山本隆三の快刀乱麻

「脱成長論」は途上国にしわ寄せ、脱炭素と経済成長は両立できる (1/2ページ)

 2019年末の欧州連合(EU)に続き、菅義偉首相も昨年10月、50年温室効果ガス実質排出量ゼロ(ネットゼロ)を宣言したが、その2日後には韓国の文在寅(ムン・ジェイン)大統領も宣言した。

 欧日韓に加え米バイデン政権も、ネットゼロ達成の道筋として産業振興と雇用増に寄与するグリーンニューディールをうたっている。バイデン大統領は5月28日に発表した22会計年度(21年10月~22年9月)の予算教書で大統領選挙中の公約50年ネットゼロ、35年電源の非炭素化を実現するため再エネ設備導入、新型原子炉、水素関連技術、電気自動車(EV)分野などを挙げ、さらに送電網などのインフラ整備を通し雇用を創出するとしている。大統領の要望通りの予算案が議会から出てくるかは不透明だが、政権の意図が温暖化対策を通した経済成長と雇用創出にあることは明らかだ。

 韓国の1次エネルギー自給率は日本よりも少し高いが、1人当たりのエネルギー消費量、二酸化炭素(CO2)排出量は、気候のためか、日本よりも大きい。そんな状況でも、文大統領は50年ネットゼロを昨年10月宣言し、7月に発表していた370億ドル(約4兆489億円)のEV、燃料電池車(FCV)支援などのグリーンニューディールに加え、さらに70億ドルを住宅部門などに追加で支出すると発表した。

 EUも水素、電池などにエアバス方式で取り組み成果を上げることを狙っており、コロナ禍からの復興予算の37%、30兆円以上をグリーン成長分野に投入するとしている。EUの中ではスペインが復興予算を利用し、EV用電池製造を行う予定と発表しているが、さらに、予算のうち15億ユーロ(約1999億3500万円)を、米国とスペイン企業が事業化を予定している再エネ電源を利用する水素製造事業に支出すると表明している。

 主要国が環境と経済の好循環を狙う中で、経済成長を通した温暖化対策を否定し、「温暖化対策のためには脱成長しかない」との主張が、十数年前から欧州で出始めた。スウェーデンで温暖化防止のため学校ストライキを始めた環境活動家グレタ・トゥーンベリさんも、国際会議の場で企業人を前に「地球は絶滅の危機にあるのに、お金の話ばかりしている」と批判している。企業活動による温暖化対策に否定的なようだ。日本でも最近、温暖化対策は脱成長によるしかないと主張する書物が新書大賞を受賞したりしている。温暖化対策は、経済活動を通して行えないのだろうか。
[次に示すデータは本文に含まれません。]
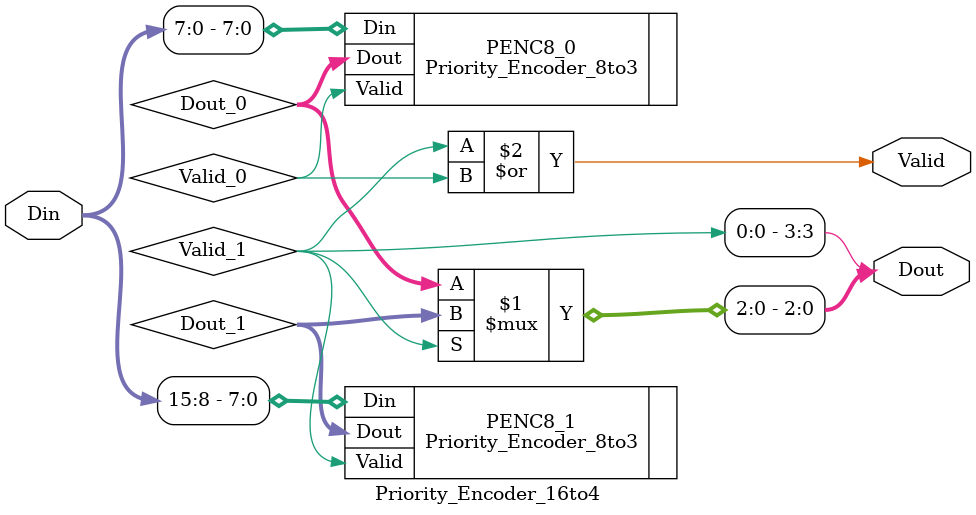
<source format=v>
module Priority_Encoder_16to4(Din, Dout, Valid);
input [15:0] Din;
output [3:0] Dout;
output Valid;
wire [2:0] Dout_1, Dout_0;
wire Valid_1, Valid_0;

Priority_Encoder_8to3 PENC8_1(.Din(Din[15:8]), .Dout(Dout_1), .Valid(Valid_1));
Priority_Encoder_8to3 PENC8_0(.Din(Din[7:0]), .Dout(Dout_0), .Valid(Valid_0));

assign Dout[2:0] = Valid_1 ? Dout_1 : Dout_0;
assign Dout[3] = Valid_1;
assign Valid = Valid_1 | Valid_0;

endmodule
</source>
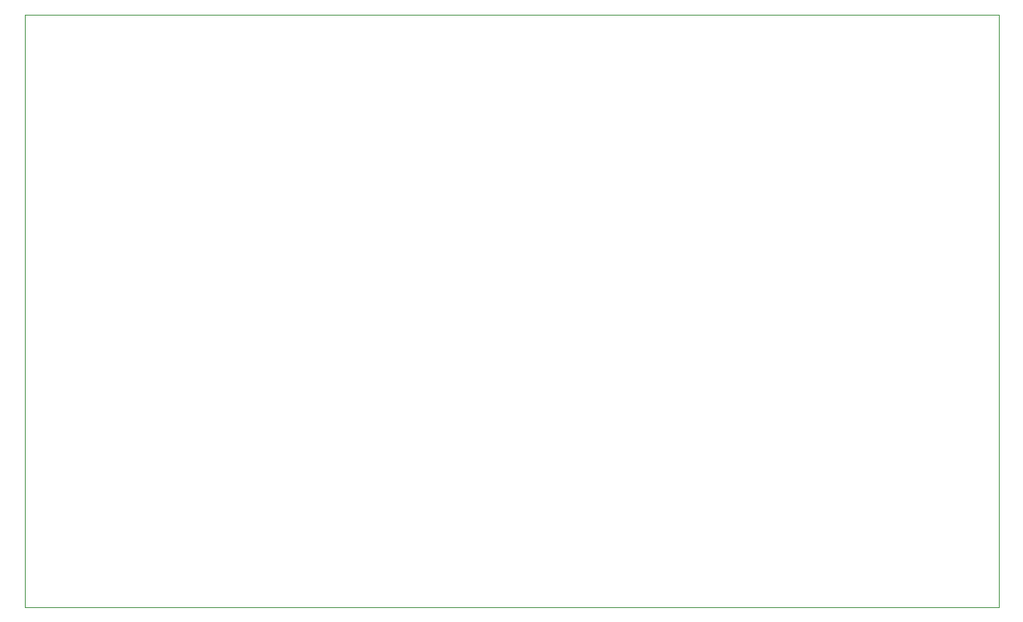
<source format=gbr>
%TF.GenerationSoftware,KiCad,Pcbnew,9.0.0*%
%TF.CreationDate,2025-04-12T20:32:53-04:00*%
%TF.ProjectId,phoenix_v1,70686f65-6e69-4785-9f76-312e6b696361,v2*%
%TF.SameCoordinates,Original*%
%TF.FileFunction,Profile,NP*%
%FSLAX46Y46*%
G04 Gerber Fmt 4.6, Leading zero omitted, Abs format (unit mm)*
G04 Created by KiCad (PCBNEW 9.0.0) date 2025-04-12 20:32:53*
%MOMM*%
%LPD*%
G01*
G04 APERTURE LIST*
%TA.AperFunction,Profile*%
%ADD10C,0.050000*%
%TD*%
G04 APERTURE END LIST*
D10*
X84000000Y-58500000D02*
X190000000Y-58500000D01*
X190000000Y-123000000D01*
X84000000Y-123000000D01*
X84000000Y-58500000D01*
M02*

</source>
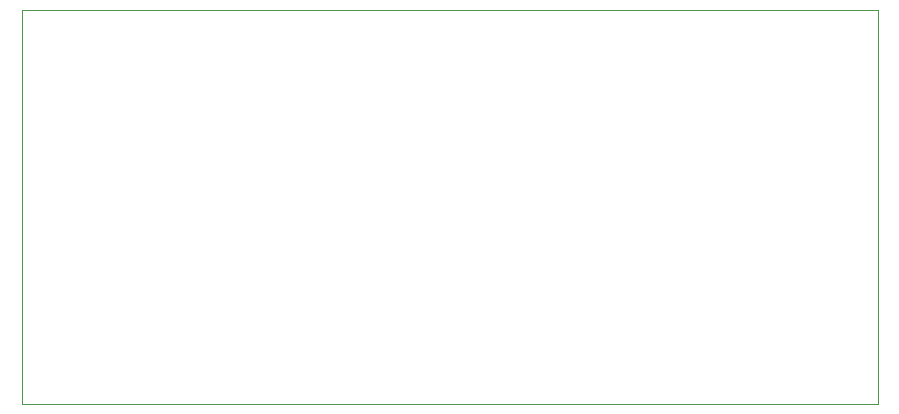
<source format=gbr>
%TF.GenerationSoftware,KiCad,Pcbnew,9.0.0*%
%TF.CreationDate,2025-07-29T16:03:53+03:00*%
%TF.ProjectId,f103c6t6,66313033-6336-4743-962e-6b696361645f,rev?*%
%TF.SameCoordinates,Original*%
%TF.FileFunction,Profile,NP*%
%FSLAX46Y46*%
G04 Gerber Fmt 4.6, Leading zero omitted, Abs format (unit mm)*
G04 Created by KiCad (PCBNEW 9.0.0) date 2025-07-29 16:03:53*
%MOMM*%
%LPD*%
G01*
G04 APERTURE LIST*
%TA.AperFunction,Profile*%
%ADD10C,0.050000*%
%TD*%
G04 APERTURE END LIST*
D10*
X113106200Y-70358000D02*
X185572400Y-70358000D01*
X185572400Y-103682800D01*
X113106200Y-103682800D01*
X113106200Y-70358000D01*
M02*

</source>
 環境問題と資源の制約で地球はやがて行き詰まるとの主張を最初に大きく取り上げたのは、1972年に出版されたローマクラブの「成長の限界」だった。化石燃料はやがて尽き、地球が受け入れられる環境の限度を超えるとの内容だったが、同じような議論は、18世紀末に初版が出版されたトマス・マルサスの「人口論」でも行われた。人口増加のスピードに食料生産は追い付かず、やがて貧困に直面すると予想した。エネルギー資源に関する同様の予測もあった。ウィリアム・ジェヴォンズは、19世紀半ば「石炭問題」を著し、エネルギー効率改善が石炭消費量を増加させる「ジェヴォンズのパラドックス」を指摘したが、同時に石炭資源の枯渇により経済発展も阻害されるとした。

 マルサスもジェヴォンズも偉大な経済学者だったが、予測された貧困もエネルギー不足による経済の停滞も生じなかった。その理由は、肥料の発明と代替エネルギーの発見。要は科学技術の進歩により、問題が克服されたからだった。

 地球温暖化に関することも予測するのは難しい。実験室では確認できる事象も地球規模となると確認できないからだ。「気候変動に関する政府間パネル(IPCC)」は、21世紀末に気温が5度上昇すると述べているとテレビ番組などでは引き合いに出されるが、IPCCのリポートではシナリオに基づきさまざまな温度上昇の予測を行っており、その中で最も温度上昇が高い予想が4.8度上昇というに過ぎず、断定はない。IPCCは温暖化に伴うリスクも挙げているが、具体的な被害額を示してはいない。